Another Cat Takes a Tumble

Three years after Holey’s rescue, a white cat moved into an apartment at No. 163 East 4th Street. The apartment was home to Louis Leichtman, his wife, and their three children, Aaron, Ruth, and Isaac. Louis named the cat Gittel, which means “good” in Yiddish.

Gittel brought much luck to Louis, and according to a story about the cat in The Sun, he would have done anything for her in return. Apparently so.

On July 21 1908, Gittel was on the rooftop of No. 163 when she fell into an unfinished chimney that ran down to the basement. Louis and his family could hear Gittel howling all night long. The next day, instead of going to work at the National Employment Agency, Louis made a rope ladder of cord and sticks and lowered it down. Of course, the cat would have none of it.

Next, he tried lowering liver skewered to the rope, pails of milk, and bits of fish. That didn’t work, so Louis asked the landlord if he could make a hole in the wall in the basement. The landlord refused.

Thomas F. Freel, superintendent of the SPCA

Thomas F. Freel, superintendent of the SPCA, came to Gittel’s rescue.

Desperate to free his beloved Gittel, Louis resorted to lowering his son Aaron down the chimney, but Aaron got stuck halfway down the shaft and some friends and neighbors had to help Louis pull him out.

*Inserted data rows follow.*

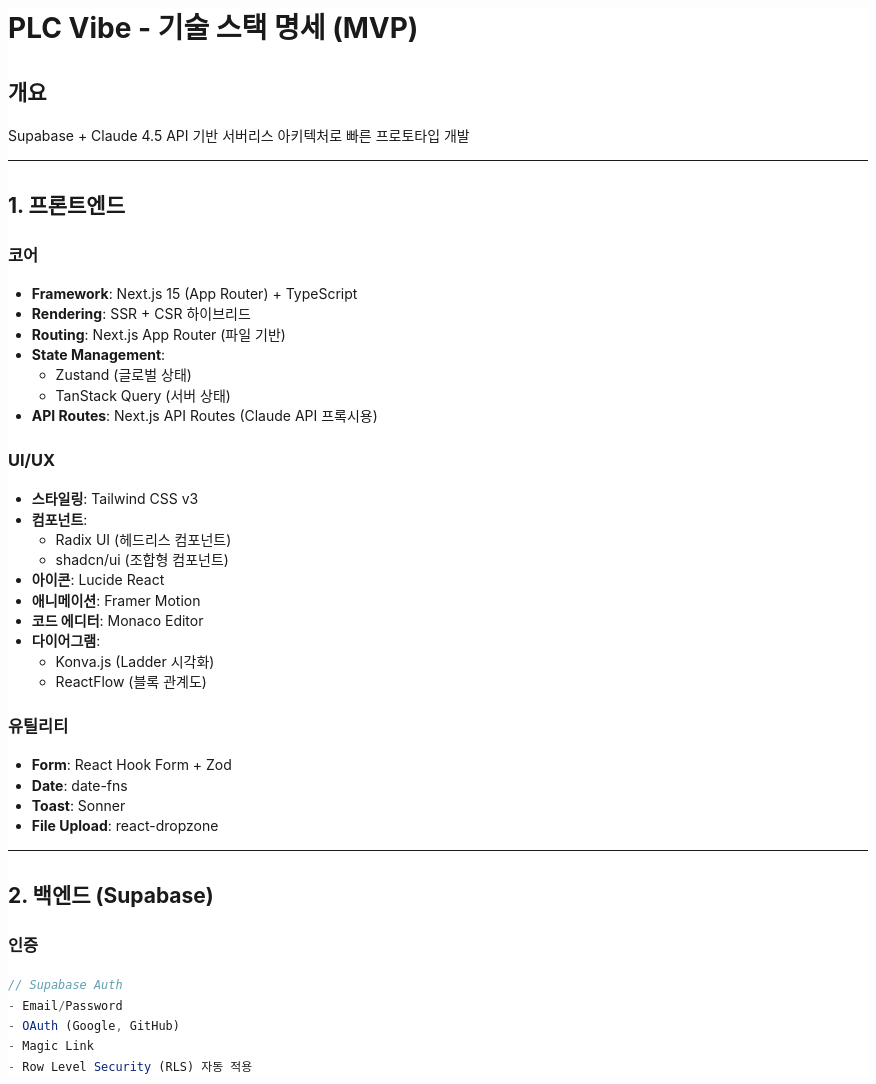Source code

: # PLC Vibe - 기술 스택 명세 (MVP)

## 개요
Supabase + Claude 4.5 API 기반 서버리스 아키텍처로 빠른 프로토타입 개발

---

## 1. 프론트엔드

### 코어
- **Framework**: Next.js 15 (App Router) + TypeScript
- **Rendering**: SSR + CSR 하이브리드
- **Routing**: Next.js App Router (파일 기반)
- **State Management**:
  - Zustand (글로벌 상태)
  - TanStack Query (서버 상태)
- **API Routes**: Next.js API Routes (Claude API 프록시용)

### UI/UX
- **스타일링**: Tailwind CSS v3
- **컴포넌트**:
  - Radix UI (헤드리스 컴포넌트)
  - shadcn/ui (조합형 컴포넌트)
- **아이콘**: Lucide React
- **애니메이션**: Framer Motion
- **코드 에디터**: Monaco Editor
- **다이어그램**:
  - Konva.js (Ladder 시각화)
  - ReactFlow (블록 관계도)

### 유틸리티
- **Form**: React Hook Form + Zod
- **Date**: date-fns
- **Toast**: Sonner
- **File Upload**: react-dropzone

---

## 2. 백엔드 (Supabase)

### 인증
```typescript
// Supabase Auth
- Email/Password
- OAuth (Google, GitHub)
- Magic Link
- Row Level Security (RLS) 자동 적용
```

Finally, four days after Gittel had fallen down the chimney, Louis sought help from the SPCA. Agent Thomas Freel responded and found a plumber in the neighborhood. Together, the men were able to create a hole in the wall. The cat, of course, was too frightened to come out, so Agent Freel went back up on the roof and tossed a few pieces of brick down to encourage the cat to run out the hole.

As Gittel emerged from the hole, all the neighbors shouted in joy.

The Franklin D. Roosevelt Houses

In 1959, 1,738 families and 300 small businesses were evicted from the four-block area bounded by 2nd Street, Avenue A, 6th Street, and 1st Avenue. All of the tenements were demolished over the next two years, including Nos. 163 and 165 East 4th Street. In December 1960, the New York City Housing Authority broke ground for the Franklin D. Roosevelt Houses, a complex of seven buildings comprising 1,200 apartments. Today, the complex is called Village View.